_Information provided:_
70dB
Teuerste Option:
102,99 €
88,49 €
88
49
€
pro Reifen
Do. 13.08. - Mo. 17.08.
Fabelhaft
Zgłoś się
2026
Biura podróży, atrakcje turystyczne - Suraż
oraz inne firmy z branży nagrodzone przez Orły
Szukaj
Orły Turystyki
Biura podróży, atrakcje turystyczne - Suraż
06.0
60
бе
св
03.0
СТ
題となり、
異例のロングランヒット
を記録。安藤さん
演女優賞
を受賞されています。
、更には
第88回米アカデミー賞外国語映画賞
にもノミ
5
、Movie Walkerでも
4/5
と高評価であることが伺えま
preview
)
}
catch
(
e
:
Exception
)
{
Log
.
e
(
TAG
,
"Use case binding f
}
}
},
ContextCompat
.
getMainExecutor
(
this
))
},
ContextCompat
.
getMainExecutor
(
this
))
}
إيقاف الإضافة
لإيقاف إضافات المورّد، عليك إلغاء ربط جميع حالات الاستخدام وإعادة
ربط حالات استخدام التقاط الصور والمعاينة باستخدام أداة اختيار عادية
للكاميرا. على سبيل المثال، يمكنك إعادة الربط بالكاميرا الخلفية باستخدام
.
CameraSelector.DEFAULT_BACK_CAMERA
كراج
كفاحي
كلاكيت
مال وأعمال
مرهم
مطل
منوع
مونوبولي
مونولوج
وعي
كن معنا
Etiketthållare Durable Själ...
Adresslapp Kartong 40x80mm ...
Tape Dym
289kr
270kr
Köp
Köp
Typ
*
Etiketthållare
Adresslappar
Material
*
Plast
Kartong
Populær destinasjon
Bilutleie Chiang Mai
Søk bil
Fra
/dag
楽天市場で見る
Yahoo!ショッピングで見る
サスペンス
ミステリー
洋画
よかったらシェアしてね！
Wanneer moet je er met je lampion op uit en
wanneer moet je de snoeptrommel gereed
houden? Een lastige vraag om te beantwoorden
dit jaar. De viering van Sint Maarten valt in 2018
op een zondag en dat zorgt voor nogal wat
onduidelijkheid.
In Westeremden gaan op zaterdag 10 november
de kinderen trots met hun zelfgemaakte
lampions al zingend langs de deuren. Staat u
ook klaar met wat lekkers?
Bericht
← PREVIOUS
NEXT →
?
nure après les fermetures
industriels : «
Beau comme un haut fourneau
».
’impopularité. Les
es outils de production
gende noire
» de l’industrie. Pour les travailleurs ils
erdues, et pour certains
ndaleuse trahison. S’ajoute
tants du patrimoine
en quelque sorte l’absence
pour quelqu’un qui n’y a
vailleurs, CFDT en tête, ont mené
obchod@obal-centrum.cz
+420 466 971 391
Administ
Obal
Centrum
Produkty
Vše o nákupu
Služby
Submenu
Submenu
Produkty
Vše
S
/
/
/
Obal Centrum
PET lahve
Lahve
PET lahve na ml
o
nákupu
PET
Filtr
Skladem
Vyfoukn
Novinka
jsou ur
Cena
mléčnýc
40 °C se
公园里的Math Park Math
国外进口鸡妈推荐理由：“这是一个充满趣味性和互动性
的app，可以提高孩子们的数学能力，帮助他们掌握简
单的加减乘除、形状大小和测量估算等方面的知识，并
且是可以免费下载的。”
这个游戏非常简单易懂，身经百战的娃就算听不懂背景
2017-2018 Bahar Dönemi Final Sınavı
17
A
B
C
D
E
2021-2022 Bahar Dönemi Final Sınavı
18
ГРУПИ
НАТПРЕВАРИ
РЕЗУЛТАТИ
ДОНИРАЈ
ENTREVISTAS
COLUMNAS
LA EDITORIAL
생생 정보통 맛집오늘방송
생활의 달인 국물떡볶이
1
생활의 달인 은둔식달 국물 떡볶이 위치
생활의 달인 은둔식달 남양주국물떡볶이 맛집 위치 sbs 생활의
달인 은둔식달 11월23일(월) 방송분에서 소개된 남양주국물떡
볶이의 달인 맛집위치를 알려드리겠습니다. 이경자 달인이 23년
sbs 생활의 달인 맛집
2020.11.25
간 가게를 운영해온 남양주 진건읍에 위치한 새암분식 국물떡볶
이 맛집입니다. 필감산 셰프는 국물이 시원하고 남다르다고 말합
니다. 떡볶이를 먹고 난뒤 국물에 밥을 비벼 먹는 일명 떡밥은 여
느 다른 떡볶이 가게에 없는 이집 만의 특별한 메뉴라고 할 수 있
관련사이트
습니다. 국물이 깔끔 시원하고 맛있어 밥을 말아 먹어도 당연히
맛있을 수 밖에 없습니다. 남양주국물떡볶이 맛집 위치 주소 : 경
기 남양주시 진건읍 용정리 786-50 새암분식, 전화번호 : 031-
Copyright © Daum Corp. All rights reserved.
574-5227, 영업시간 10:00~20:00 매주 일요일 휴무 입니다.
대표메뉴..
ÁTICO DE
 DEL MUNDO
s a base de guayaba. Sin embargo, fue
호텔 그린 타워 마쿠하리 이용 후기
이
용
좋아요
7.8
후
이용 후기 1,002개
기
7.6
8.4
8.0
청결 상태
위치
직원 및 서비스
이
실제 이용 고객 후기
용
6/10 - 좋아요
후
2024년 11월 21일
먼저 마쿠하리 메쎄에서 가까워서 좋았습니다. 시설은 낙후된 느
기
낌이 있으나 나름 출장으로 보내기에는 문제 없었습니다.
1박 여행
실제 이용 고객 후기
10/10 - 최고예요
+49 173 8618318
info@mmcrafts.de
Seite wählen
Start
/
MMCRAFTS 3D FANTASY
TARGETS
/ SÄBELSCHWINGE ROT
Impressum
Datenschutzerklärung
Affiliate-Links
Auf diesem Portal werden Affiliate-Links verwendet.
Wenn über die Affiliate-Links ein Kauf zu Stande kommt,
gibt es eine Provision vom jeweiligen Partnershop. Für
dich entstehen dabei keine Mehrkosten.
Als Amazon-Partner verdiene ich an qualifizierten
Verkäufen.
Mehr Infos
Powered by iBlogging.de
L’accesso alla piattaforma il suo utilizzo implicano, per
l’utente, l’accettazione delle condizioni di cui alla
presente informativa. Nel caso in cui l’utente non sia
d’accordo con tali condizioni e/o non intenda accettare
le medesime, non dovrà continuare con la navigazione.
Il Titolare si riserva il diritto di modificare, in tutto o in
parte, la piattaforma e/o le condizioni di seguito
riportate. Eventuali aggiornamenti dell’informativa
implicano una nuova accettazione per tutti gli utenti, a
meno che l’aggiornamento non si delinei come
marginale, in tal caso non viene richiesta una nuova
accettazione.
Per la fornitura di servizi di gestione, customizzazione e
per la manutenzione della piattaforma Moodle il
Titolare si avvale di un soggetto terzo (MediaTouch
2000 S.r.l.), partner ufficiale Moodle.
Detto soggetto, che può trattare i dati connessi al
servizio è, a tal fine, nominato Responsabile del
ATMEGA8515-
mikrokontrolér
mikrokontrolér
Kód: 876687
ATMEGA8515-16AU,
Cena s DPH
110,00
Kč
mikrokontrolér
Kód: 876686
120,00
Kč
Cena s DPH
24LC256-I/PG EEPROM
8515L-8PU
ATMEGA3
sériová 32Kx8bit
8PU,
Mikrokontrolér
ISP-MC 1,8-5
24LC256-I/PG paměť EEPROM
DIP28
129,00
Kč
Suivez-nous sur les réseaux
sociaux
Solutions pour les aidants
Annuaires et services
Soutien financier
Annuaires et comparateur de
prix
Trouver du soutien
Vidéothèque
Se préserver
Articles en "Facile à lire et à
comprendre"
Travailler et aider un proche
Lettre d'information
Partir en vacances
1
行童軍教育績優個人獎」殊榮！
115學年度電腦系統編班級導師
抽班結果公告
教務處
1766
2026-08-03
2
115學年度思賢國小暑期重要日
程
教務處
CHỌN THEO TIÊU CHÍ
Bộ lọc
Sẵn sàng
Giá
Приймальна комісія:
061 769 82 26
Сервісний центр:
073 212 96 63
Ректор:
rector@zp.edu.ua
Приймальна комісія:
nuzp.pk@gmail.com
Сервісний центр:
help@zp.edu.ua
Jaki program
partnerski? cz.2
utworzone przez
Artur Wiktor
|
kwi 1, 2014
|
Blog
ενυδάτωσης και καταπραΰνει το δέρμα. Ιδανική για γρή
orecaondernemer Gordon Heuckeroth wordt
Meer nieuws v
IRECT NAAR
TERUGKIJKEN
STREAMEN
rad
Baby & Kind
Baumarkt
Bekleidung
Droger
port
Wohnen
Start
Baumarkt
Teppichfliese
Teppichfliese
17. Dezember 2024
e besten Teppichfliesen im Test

_Job:_ Determine how many lines of the data contain "condizioni" and give nothing but that number.

_Answer to the exercise:_ 3